Deficits could come under more pressure in coming years as states implement own Pay Commissions
The ballooning fiscal deficits of states have found their way into Reserve Bank of India's (RBI) policy making thought process.
Minutes of the monetary policy committee meeting showed that one of the six members, Ravindra H. Dholakia, expressed concern about the state's finances.
"State Budgets have been the cause of concern of late because the movement in their fiscal deficits largely determines the variation in the combined fiscal deficit of the country," the minutes quoted Dholakia.
"States have now started forming a larger proportion of the public expenditures and having a clear idea on their fiscal deficits is important for the monetary policy," according to Dholakia.
This is how states' deficit puts monetary policy in jeopardy. When states run large deficits, they have to bridge those by borrowing from the market. As more bonds come in the market, the interest rate gets pushed up, even if RBI wants interest rate to be low.
Second, the wide deficits of states happen because of expansion in expenditures. When states spend more, it strokes inflation and RBI's inflation mandate becomes challenging to meet. Therefore, both state deficit and centre's deficits are important for the RBI to consider, say economists.
The Union government has projected a fiscal deficit of 3.2 per cent of the GDP for the next fiscal. But states are not that disciplined.
"After narrowing to 2 per cent of GDP between 2010-12, the consolidated state deficit has widened back to 2.8% of GDP (ex-UDAY) in 2015-16, despite a large windfall from the Centre on the back of the Fourteenth Finance Commission," JPMorgan wrote in a report.
At this run rate, JP Morgan economist Sajjid Chinoy wrote, the consolidated fiscal deficit in 2016-17 would be at 3.4 per cent of GDP, without factoring in UDAY bonds or demonetisation impact, which would be the highest in 13 years - versus a budgeted deficit of 2.8 per cent of GDP.
Furthermore, deficits could come under more pressure in coming years as states implement their own Pay Commissions.

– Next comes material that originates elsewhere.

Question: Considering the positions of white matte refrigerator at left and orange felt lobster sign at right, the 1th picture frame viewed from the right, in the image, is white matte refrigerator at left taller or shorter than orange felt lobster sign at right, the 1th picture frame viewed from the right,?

The quantum of borrowing by the states brings home the point. So far this financial year, states have borrowed more than Rs 3.2 lakh crore from the market.
Since the bonds, called state developed loans (SDL), are guaranteed by the state government, the bonds are considered high quality and bonds issued by top states can be good substitutes of even government bonds. On a gross basis, market expects states to borrow Rs 3.5 lakh crore in this fiscal and Rs 4.5 lakh crore in the next.
This is almost equivalent to the centre's gross borrowings a few years back. In the next financial year, the centre plans to borrow Rs 4.25 lakh crore net and at a gross basis, Rs 5.8 lakh crore.
"Consolidated state expenditures are significantly higher than the Centre's, and state market borrowing is poised to overtake the Center's by 2018-19," JPMorgan said.